6th Budapest Classics Film Marathon is nearly here!


Budapest Classics Film Marathon, the international film festival of restored classics and gems of film history, is back again, between 12-17 September 2023.

The festival is open to visitors at all its favourite venues, Uránia National Film Theatre, Toldi cinema and the French Institute; things are no different with the hugely popular and spectacular open-air screenings on Szent István Square in front of the Basilica. The event is accompanied by a diverse range of professional programmes and roundtable discussions, and we can also look forward to several premieres of restored motion pictures and projections of works dealing with the history of film.

This year’s lead festival topic is the Korda universe coinciding with the 130th anniversary of the birth of Hungarian director-producer Sándor Korda who became a household name as Sir Alexander Korda. The programme not only presents Alexander Korda’s career and key films but also that dynamic intellectual medium, those Hungarian and international colleagues, who contributed to the renaissance of the British film industry after the Second World War, including the two other Korda brothers, Zoltán and Vince, the legendary screenwriter Lajos Bíró and the brilliant but largely forgotten producer István Pallós. In connection with this focus on Britain, we are screening films by the famous creative duo of Imre Pressburger, that is, Emeric Pressburger, and Michael Powell. The remarkable collaboration between these two professionals created matchless movies that continue to enrapture audiences to this day. The primary aim of the section featuring their selected films is to illustrate the breadth of their artistic vision.

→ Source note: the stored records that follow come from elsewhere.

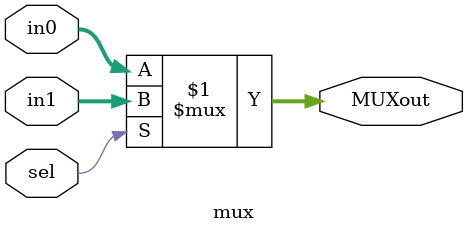
<source format=sv>
module mux #(
    DATA_WIDTH = 32
) (
    input   logic [DATA_WIDTH-1:0]  in0,
    input   logic [DATA_WIDTH-1:0]  in1,
    input   logic                   sel, //ALUsrc
    output  logic [DATA_WIDTH-1:0]  MUXout
);
    assign MUXout = sel ? in1 : in0;

endmodule

</source>
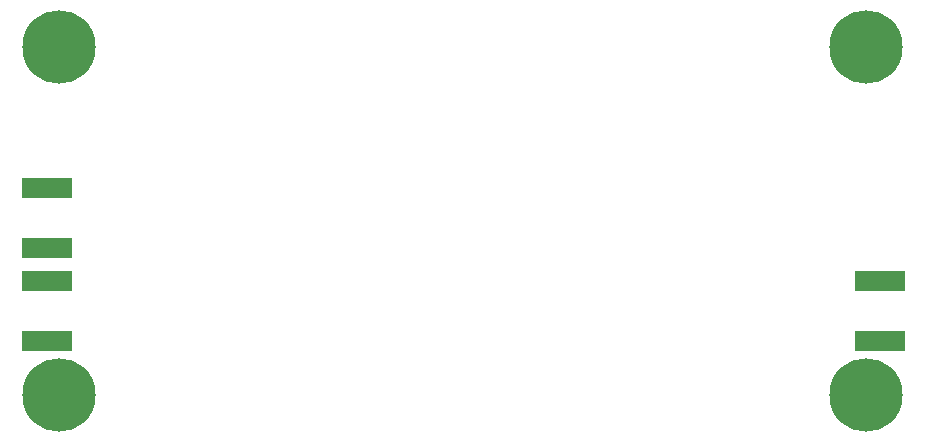
<source format=gbr>
G04 EAGLE Gerber RS-274X export*
G75*
%MOMM*%
%FSLAX34Y34*%
%LPD*%
%INSoldermask Bottom*%
%IPPOS*%
%AMOC8*
5,1,8,0,0,1.08239X$1,22.5*%
G01*
%ADD10R,4.263200X1.723200*%
%ADD11C,6.203200*%


D10*
X-59690Y495300D03*
X-59690Y444500D03*
X-59690Y574040D03*
X-59690Y523240D03*
X645160Y495300D03*
X645160Y444500D03*
D11*
X-49530Y398780D03*
X633730Y398780D03*
X633730Y693420D03*
X-49530Y693420D03*
M02*

</source>
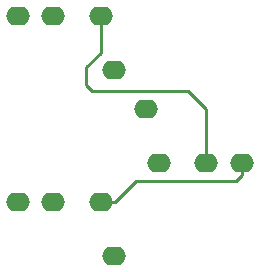
<source format=gtl>
G04 #@! TF.GenerationSoftware,KiCad,Pcbnew,5.1.5-52549c5~84~ubuntu16.04.1*
G04 #@! TF.CreationDate,2020-03-17T22:21:09-04:00*
G04 #@! TF.ProjectId,switch_adaptor,73776974-6368-45f6-9164-6170746f722e,1.0*
G04 #@! TF.SameCoordinates,Original*
G04 #@! TF.FileFunction,Copper,L1,Top*
G04 #@! TF.FilePolarity,Positive*
%FSLAX46Y46*%
G04 Gerber Fmt 4.6, Leading zero omitted, Abs format (unit mm)*
G04 Created by KiCad (PCBNEW 5.1.5-52549c5~84~ubuntu16.04.1) date 2020-03-17 22:21:09*
%MOMM*%
%LPD*%
G04 APERTURE LIST*
%ADD10O,2.000000X1.600000*%
%ADD11C,0.250000*%
G04 APERTURE END LIST*
D10*
X143234000Y-95228000D03*
X144334000Y-99828000D03*
X151334000Y-99828000D03*
X148334000Y-99828000D03*
X140484000Y-107718000D03*
X139384000Y-103118000D03*
X132384000Y-103118000D03*
X135384000Y-103118000D03*
X140484000Y-91970000D03*
X139384000Y-87370000D03*
X132384000Y-87370000D03*
X135384000Y-87370000D03*
D11*
X148334000Y-98778000D02*
X148334000Y-99828000D01*
X148334000Y-96776000D02*
X148334000Y-98778000D01*
X148334000Y-96594000D02*
X148334000Y-96776000D01*
X146812000Y-93726000D02*
X148334000Y-95248000D01*
X139384000Y-87370000D02*
X139384000Y-90486000D01*
X138684000Y-93726000D02*
X146812000Y-93726000D01*
X138176000Y-93218000D02*
X138684000Y-93726000D01*
X148334000Y-95248000D02*
X148334000Y-96776000D01*
X139384000Y-90486000D02*
X138176000Y-91694000D01*
X138176000Y-91694000D02*
X138176000Y-93218000D01*
X151334000Y-100878000D02*
X151334000Y-99828000D01*
X150872000Y-101340000D02*
X151334000Y-100878000D01*
X140634000Y-103118000D02*
X139384000Y-103118000D01*
X142412000Y-101340000D02*
X140634000Y-103118000D01*
X150872000Y-101340000D02*
X142412000Y-101340000D01*
M02*

</source>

Restored Hungarian films by André de Toth are on the menu and we select from his American productions, too, while we also tie in to Hollywood via the films of Paramount Studio and its Hungarian founder, Adolph Zukor.

In other sections of the festival we seek new perspectives on the subject of sport and motion pictures, we introduce important female filmmakers, and with the help of films we travel back in time to view the Budapest of 150 years agowith the restored films of Kálmán Latabár, we evoke a perennial favourite of Hungarian audiences. Last year we celebrated the Pathé Baby 9.5 mm small gauge format; this year we have not forgotten the 100th anniversary of the 16 mm small gauge format. The cooperation with the Museum of Fine Arts continues with a film programme linked to the Jean Renoir exhibition opening in September.

Another repeat feature is the Budapest Classics Lab conference, during which fascinating chapters in film history and the very latest film archive discoveries are presented by Hungarian and international experts. The festival’s popular educational programme continues: screenings, meet & greets, and a playhouse, all for younger film enthusiasts. An initiative started last year proved so popular that it has become a fixed programme: this year will have a section compiled by student curators for the audience.

The festival's key professional partners are Martin Scorsese's Foundation for Film Preservation and Restoration, The Film Foundation, the BFI, Cinémathèque française, Paramount Archive, and will continue to work with cultural institutions, embassies and other film archives and film organisations.

More news on festival programmes will be published continuously in the coming weeks.